Interpretability is another area of focus when it comes to this” black box” idea. If you have a large model, is it possible to understand how a model makes predictions? Steve uses the example of an image identification system trying to understand the picture of a dog on the beach. There are two ways that it could identify the dog. The AI could take the pixels that make up the dog and associate it with a dog. Or, it could take the pixels of the beach and the sky around the dog to create an understanding that the dog was there. Without an understanding of how the system is coming to those decisions, you don’t know what exactly the network is actually being trained on.

If an AI uses the first method to understand a dog is present, it is thinking in a rational way that might simulate how our own brains work. The alternate method, however, can be seen as a weak association because it isn’t relying on the actual part of the picture that contains the dog. To confirm that an AI is processing images properly, we need to know how exactly it does that. Therefore, a good portion of research is going into this task and related tasks.

Exploring Data Bias

Data bias of AI systems is also a focus at Stanford. AI systems have been found to have a fair amount of bias based on the data being used to train the machine learning models. The data that is used by the AI to make decisions can often lead to bias because the computer does not have the information it needs to make an unbiased analysis. Besides the issue of biased data, the systems themselves can be biased in decision making by factoring in only specific groups. When you train a machine learning model to lean towards larger groups in data it is then likely to be biased towards those larger groups.

We need to try to remove bias from AI systems as it increases interactions with humans. AI is now making some decisions such as insurance qualification, the likelihood of a person reoffending, and other potentially life-changing decision making. The decisions that AI makes have real world consequences and we don’t want computers to perpetuate inequality and injustice.

To remove bias from AI, data scientists need to analyze the AI and make decisions based on societal bias.

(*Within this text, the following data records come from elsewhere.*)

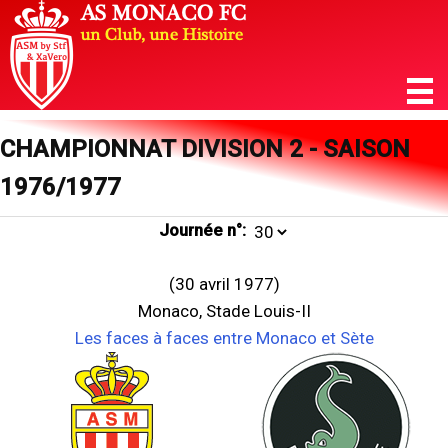
CHAMPIONNAT DIVISION 2 - SAISON
1976/1977
Journée n°:
(30 avril 1977)
Monaco, Stade Louis-II
Les faces à faces entre Monaco et Sète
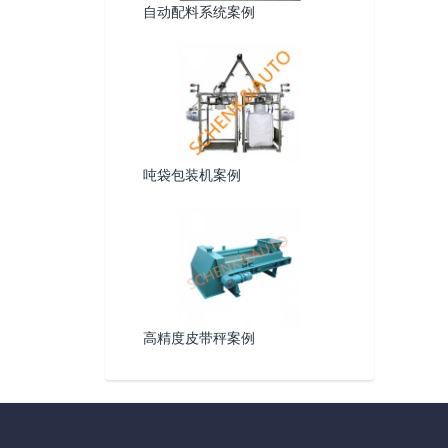
自动配料系统案例
吨袋包装机案例
高精度皮带秤案例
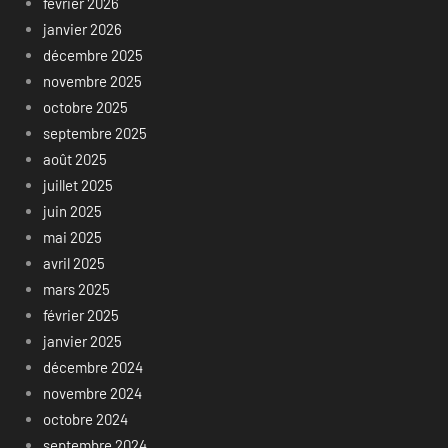
février 2026
janvier 2026
décembre 2025
novembre 2025
octobre 2025
septembre 2025
août 2025
juillet 2025
juin 2025
mai 2025
avril 2025
mars 2025
février 2025
janvier 2025
décembre 2024
novembre 2024
octobre 2024
septembre 2024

To this point, Professor Percy Liang is working with his students to create distributionally robust optimization which is aiming to move away from demographics and toward the power of the machine to focus on all groups. Other researchers are working to focus on fairness and equality in artificial intelligence.

Since AI systems have not yet proven their explainability and complete trustworthiness, Steve thinks AI will be mostly used in an augmented and assisted manner, rather than fully autonomous. By keeping the human in the loop, we get a better chance to keep an eye when the system is making questionable decisions and exert more control on the final outcome of AI-assisted actions.